McClellan sets the context of the conversation in the old St. Louis: “He and I were chatting with middling comfort across the great divide. I think we were at some political gathering, one of those events that fostered the fiction that there was a single Democratic Party, and not two parties, separate and not quite equal, the White Democrats and the Black Democrats.” In that world, which certainly persisted up to the most recent pre-Ferguson and pre-Bernie mayoral election, White Democrats and Black Democrats fought dirty in municipal primaries like Republicans and Democrats.
“In those days, we all knew the truth,” McClellan writes. “A candidate was guaranteed to win if she or he was the single candidate of one race while the opposition was split.” This internecine warfare certainly included the tactic of recruiting fake candidates of the opponent’s race to split their vote. “We called those faux candidates ‘stalking horses,’ McClellan writes. “Any politician worthy of office tried to recruit one.”
McClellan retells war stories from across the racial divide, including the one that spoiled the party – which very much involved Virvus Jones. McClellan writes that “the rules suddenly changed” in 1993 when “the feds launched an investigation into a stalking horse candidate. Her name was Penny Alcott and she was put into a race for city comptroller to split the white vote. The feds claimed the black comptroller was behind it. That was Virvus Jones.”
McClellan continues with the perp walk: “Alcott pleaded guilty to being a stalking horse and got probation. An investment banker went to prison after being convicted of defrauding voters by conspiring to fund her campaign.” McClellan shrugged his shoulders, knowing the game too well to get upset about any one particular player, saying he was “sympathetic” to Virvus: “What had he done that so many others hadn’t done?”
Then he adds a detail that brings us right up to 2017: “Not all journalists were as understanding. The chief investigative reporter for KSDK (Channel 5) was particularly aggressive. That was Mike Owens. He is now married to Lyda Krewson.”
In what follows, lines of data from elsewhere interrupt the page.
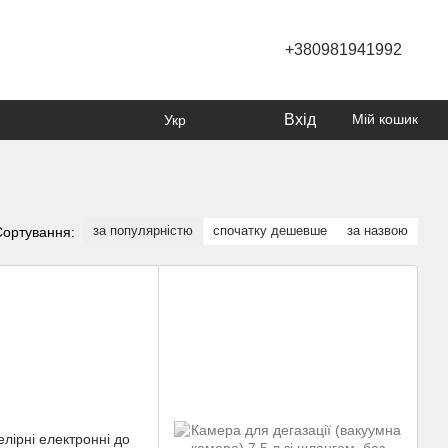
+380981941992
Вхід
Мій кошик
Укр
за популярністю
спочатку дешевше
за назвою
Сортування: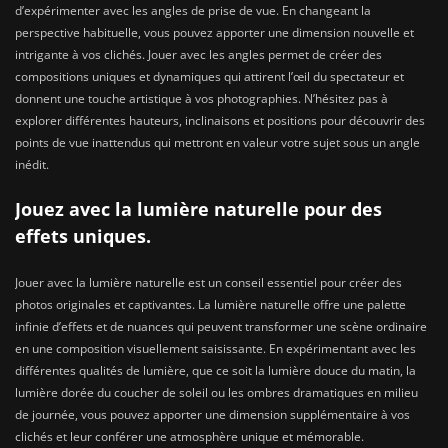
d’expérimenter avec les angles de prise de vue. En changeant la
perspective habituelle, vous pouvez apporter une dimension nouvelle et
intrigante à vos clichés. Jouer avec les angles permet de créer des
compositions uniques et dynamiques qui attirent l’œil du spectateur et
donnent une touche artistique à vos photographies. N’hésitez pas à
explorer différentes hauteurs, inclinaisons et positions pour découvrir des
points de vue inattendus qui mettront en valeur votre sujet sous un angle
inédit.
Jouez avec la lumière naturelle pour des
effets uniques.
Jouer avec la lumière naturelle est un conseil essentiel pour créer des
photos originales et captivantes. La lumière naturelle offre une palette
infinie d’effets et de nuances qui peuvent transformer une scène ordinaire
en une composition visuellement saisissante. En expérimentant avec les
différentes qualités de lumière, que ce soit la lumière douce du matin, la
lumière dorée du coucher de soleil ou les ombres dramatiques en milieu
de journée, vous pouvez apporter une dimension supplémentaire à vos
clichés et leur conférer une atmosphère unique et mémorable.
Owens, no longer working in broadcast journalism, would no doubt defend his work record as tough, but fair, investigating crime and malfeasance where he found it, with no racial animus or hang-ups. Many black political players who came of age in the old St. Louis and paid attention to the news would disagree, and hope that candidate Krewson’s grasp on the imperatives of “racial equity” is greater than that possessed by her husband.
Note: Mike Owens’ name is not on the March 7 ballot, and Krewson has been in public life long enough for her own record to speak for itself. However, Virvus Jones’ name is not on the ballot, either, and Tishaura Jones has been in public life long enough for her own record to speak for itself as well. Yet you can be sure that her father’s legacy – as someone who was accused of playing the stalking horse game that so many played – will come up as we get closer to game time.
Filing for the March 7 primary election closes on January 6, and the candidates who file have until January 26 to withdraw and stay off the ballot. Every conversation about this campaign is provisional until January 26. That doesn’t mean we won’t all keep talking about it.